このwOBAですが、スケールを出塁率に合わせています。そのため、平均的な打者が.330前後に来るように、定数をかけて調整しているそうです(wOBA (野球) - Wikipediaより)。
この調整は直感的に数字を理解するために行われているそうですが、日本人にとって出塁率の大小というのはそこまで浸透しておらず、直感的かといわれると微妙な感じがします。
そのため今回は、出塁率ではなく打率にスケールを合わせたwOBAを作成してみたいと思います。なお、wOBAと区別するため、AVG_wOBAと呼ぶことにします。
1.02 - Essence of Baseball | DELTA Inc.
いつものようにDELTAさんからデータを拝借します。
なお、wOBAをリーグを超えて比較することはあまり一般的ではないので、(対戦する投手の能力が違うため)リーグごとに見ていきます。
2018年のリーグ別のwOBAと打率を拝借してきました。続いて、wOBAに何をかけたら打率になるかを示しているのが、変換係数です(正しい使い方か怪しいですが)。
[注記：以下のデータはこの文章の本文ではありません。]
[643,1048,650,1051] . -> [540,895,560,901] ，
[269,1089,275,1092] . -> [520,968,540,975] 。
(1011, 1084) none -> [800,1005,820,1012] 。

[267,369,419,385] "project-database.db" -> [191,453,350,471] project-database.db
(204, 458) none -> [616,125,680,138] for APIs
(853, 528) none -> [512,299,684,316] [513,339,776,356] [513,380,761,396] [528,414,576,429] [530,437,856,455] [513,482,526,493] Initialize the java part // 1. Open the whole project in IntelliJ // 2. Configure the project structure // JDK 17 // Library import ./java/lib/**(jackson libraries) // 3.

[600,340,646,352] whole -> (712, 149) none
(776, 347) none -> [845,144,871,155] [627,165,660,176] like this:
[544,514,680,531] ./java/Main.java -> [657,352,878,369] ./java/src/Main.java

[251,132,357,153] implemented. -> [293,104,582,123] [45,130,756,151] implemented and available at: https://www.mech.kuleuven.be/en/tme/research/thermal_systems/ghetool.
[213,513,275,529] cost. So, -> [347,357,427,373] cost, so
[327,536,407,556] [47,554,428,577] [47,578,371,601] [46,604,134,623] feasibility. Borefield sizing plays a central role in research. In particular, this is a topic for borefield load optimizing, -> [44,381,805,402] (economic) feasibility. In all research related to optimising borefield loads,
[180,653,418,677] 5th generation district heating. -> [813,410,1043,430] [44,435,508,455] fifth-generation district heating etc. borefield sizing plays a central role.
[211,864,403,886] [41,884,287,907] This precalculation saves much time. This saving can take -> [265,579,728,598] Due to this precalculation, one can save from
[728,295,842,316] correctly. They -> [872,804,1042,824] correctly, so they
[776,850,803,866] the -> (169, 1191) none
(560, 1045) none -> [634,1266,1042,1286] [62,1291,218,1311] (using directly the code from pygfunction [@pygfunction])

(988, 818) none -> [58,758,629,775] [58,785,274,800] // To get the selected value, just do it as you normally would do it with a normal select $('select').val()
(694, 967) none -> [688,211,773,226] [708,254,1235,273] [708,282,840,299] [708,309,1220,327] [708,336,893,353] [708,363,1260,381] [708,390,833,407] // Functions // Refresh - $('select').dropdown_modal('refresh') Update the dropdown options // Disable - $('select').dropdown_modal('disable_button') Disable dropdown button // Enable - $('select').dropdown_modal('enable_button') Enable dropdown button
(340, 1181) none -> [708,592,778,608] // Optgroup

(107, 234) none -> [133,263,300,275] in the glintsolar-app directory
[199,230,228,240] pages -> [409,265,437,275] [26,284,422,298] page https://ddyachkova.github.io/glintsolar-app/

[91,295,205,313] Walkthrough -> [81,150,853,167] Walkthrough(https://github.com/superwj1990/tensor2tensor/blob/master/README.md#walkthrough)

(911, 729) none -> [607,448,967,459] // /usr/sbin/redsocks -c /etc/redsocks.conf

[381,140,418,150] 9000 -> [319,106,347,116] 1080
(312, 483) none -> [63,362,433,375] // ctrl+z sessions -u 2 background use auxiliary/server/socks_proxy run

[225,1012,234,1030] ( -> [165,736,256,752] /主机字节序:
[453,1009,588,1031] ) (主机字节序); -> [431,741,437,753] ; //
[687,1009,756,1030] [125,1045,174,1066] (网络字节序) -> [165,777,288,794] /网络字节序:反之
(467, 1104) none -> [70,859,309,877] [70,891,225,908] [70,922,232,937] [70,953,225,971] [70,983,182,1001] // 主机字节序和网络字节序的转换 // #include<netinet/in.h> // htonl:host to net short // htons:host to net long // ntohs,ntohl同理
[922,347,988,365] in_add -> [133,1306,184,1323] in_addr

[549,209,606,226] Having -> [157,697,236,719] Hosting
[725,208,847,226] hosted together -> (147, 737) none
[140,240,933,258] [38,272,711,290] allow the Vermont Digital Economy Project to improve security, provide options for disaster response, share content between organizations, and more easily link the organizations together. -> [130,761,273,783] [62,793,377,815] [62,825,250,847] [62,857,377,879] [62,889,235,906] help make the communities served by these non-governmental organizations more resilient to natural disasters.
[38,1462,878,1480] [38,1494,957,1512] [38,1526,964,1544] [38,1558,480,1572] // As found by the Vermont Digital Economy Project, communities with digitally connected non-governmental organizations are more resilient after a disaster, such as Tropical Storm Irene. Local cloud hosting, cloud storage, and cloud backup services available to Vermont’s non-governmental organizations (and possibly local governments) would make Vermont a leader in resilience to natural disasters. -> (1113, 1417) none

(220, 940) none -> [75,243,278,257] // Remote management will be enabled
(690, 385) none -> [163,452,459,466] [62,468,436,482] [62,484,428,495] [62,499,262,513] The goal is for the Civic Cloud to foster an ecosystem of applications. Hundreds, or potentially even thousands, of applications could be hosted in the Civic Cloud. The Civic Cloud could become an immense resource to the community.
掲載されているwOBA、打率はそれぞれ小数点以下3位までの概数であるため、リーグ間の変換係数に多少の誤差が出ているのは仕方がありません。ここをそろえるのならば、自分でwOBA等を1から計算する必要があるかと思われます。
wOBAを出塁率スケールに合わせる際の定数が、どの成績の打者にも平等にかけられているという前提ですが、これでwOBAをAVG_wOBAに変換するためには、約0.78程度の数字をかければいいということが分かりました。
要するに打率 ÷ 出塁率 ≒ 0.78ということです。
最後に、規定打者に対してAVG_wOBAを求めてみました(変換係数は0.78を使用しています)。
wOBAをAVG_wOBAに変換した表
このようになりました。
打率スケールに変換することで、だいぶ数字が見やすくなったというか、直感的に入ってきやすくなった感じが個人的にはしています。
また、この表から分かることですが、
AVG_wOBAはwOBAと大小関係が変わらないため、wOBA上位の選手がAVG_wOBAでも上位に入ります。
大雑把に考えると、打率 << AVG_wOBAの選手は、長打や四球等による得点貢献が大きいために打率という指標でみると過小評価されてしまう選手とみることができ、打率 >> AVG_wOBAの選手はその逆で単打が多かったり、四球等が少なかったりするために、打率単体での評価では過大評価される選手になります。この辺は分散等を考慮していないので、その傾向にある程度の解釈でお願いします。
打率単体で打者を評価するくらいなら、AVG_wOBA(またはwOBA)を見て選手を評価する方がよっぽど妥当です。
毎年、リーグ全体の 打率 : 出塁率 の比は変動するので、毎年0.78をかければいいという話ではありませんが、大まかな変換であれば有効だと思うので、ぜひ試してみてください。